"""

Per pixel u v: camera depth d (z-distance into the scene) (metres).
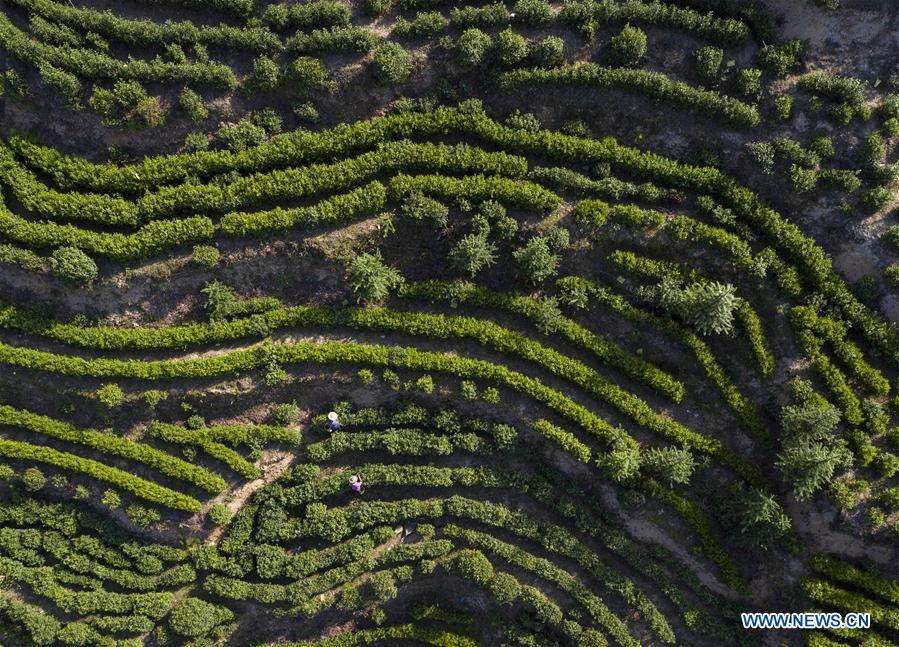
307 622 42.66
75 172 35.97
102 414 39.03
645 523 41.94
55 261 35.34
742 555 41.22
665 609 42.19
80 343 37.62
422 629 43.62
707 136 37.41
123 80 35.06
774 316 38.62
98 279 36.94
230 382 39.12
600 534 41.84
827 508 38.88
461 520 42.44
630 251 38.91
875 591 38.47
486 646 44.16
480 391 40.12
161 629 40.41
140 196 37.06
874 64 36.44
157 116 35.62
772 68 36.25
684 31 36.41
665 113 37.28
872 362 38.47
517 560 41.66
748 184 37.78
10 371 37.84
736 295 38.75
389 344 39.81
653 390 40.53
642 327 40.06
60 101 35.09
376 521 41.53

"""
"""

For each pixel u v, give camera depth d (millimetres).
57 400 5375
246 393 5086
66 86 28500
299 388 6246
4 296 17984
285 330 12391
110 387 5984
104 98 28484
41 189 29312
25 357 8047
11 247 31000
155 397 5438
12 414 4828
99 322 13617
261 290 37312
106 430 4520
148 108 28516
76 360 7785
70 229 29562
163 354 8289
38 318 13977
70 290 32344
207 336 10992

"""

Prompt:
Show every line of the entries above where the word "camera" occurs.

Output of the exercise:
Per pixel u v: camera depth d (z-distance into the scene) (metres).
For each pixel u v, give camera depth d (millimetres).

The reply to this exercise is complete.